Für seinen Arbeitgeber war Ronaldo auch unmittelbar nach dem Abpfiff unterwegs. Beim kurzen Plausch mit Matthijs de Ligt hatte er offenbar versucht, den niederländischen Jungstar zu Juve zu locken. „Ronaldo fragte mich, ob ich zu Juventus kommen will“, berichtete der von fast allen Topklubs umworbene 19Jährige von Ajax Amsterdam: „Ich war ein wenig geschockt wegen der Frage, deswegen habe ich gelacht. Anfangs hatte ich ihn gar nicht verstanden.“
Den Niederländern war anzumerken, dass sie nach der langen Saison nicht mehr die notwendige Kraft hatten, um die sehr stabile Defensive der Portugiesen in Gefahr zu bringen. „Ob wir müde waren, weiß ich nicht. Aber wir waren nicht gut genug“, gab Bondscoach Ronald Koeman zu. Oranje muss weiter auf den zweiten internationalen Titel nach dem EM-Coup 1988 in Deutschland warten.

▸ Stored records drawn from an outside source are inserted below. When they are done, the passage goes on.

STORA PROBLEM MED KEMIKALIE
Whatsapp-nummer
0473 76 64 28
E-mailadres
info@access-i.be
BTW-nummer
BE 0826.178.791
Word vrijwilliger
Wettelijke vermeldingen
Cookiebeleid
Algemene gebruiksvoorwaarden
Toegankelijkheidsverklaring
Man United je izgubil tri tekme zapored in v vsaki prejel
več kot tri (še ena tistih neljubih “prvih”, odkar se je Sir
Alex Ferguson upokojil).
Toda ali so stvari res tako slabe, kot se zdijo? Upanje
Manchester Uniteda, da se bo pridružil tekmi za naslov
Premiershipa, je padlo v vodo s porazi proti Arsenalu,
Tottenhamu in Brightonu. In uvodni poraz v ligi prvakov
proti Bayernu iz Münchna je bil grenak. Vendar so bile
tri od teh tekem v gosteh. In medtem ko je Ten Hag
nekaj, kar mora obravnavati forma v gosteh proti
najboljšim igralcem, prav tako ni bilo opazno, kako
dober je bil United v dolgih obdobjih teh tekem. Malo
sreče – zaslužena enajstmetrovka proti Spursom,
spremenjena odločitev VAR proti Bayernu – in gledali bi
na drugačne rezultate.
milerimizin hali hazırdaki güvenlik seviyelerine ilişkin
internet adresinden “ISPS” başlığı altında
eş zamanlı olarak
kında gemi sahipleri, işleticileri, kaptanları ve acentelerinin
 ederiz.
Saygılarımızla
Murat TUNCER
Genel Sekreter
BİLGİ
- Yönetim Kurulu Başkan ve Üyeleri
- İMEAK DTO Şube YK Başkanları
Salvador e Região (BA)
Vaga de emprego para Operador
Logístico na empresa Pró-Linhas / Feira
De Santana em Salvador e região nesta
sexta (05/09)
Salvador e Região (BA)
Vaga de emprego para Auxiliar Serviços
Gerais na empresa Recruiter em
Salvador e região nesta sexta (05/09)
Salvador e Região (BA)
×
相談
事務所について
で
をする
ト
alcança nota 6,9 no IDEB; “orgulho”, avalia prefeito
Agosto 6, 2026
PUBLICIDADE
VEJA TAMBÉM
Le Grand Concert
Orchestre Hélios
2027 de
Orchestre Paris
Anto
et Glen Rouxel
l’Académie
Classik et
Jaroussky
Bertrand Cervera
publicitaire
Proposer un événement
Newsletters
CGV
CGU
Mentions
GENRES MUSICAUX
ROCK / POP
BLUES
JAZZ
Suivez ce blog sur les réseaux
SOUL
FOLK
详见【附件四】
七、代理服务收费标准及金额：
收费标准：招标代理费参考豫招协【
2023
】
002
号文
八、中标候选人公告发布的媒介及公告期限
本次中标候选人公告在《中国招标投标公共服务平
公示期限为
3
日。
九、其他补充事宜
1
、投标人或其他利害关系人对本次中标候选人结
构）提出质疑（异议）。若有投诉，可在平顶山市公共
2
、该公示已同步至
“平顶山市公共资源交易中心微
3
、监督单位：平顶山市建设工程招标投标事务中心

Portugals Siegtreffer erzielte Goncalo Guedes (60.) nach einer herrlichen Vorarbeit des bärenstarken Bernardo Silva. Portugal ist nicht mehr nur Ronaldo – und diesem Fakt kann sogar der Superstar selbst etwas Positives abgewinnen: „Diese Mannschaft hat großes Potenzial. Ich bin mir sicher, dass Portugal auch künftig wichtige Trophäen gewinnen kann.“(sid)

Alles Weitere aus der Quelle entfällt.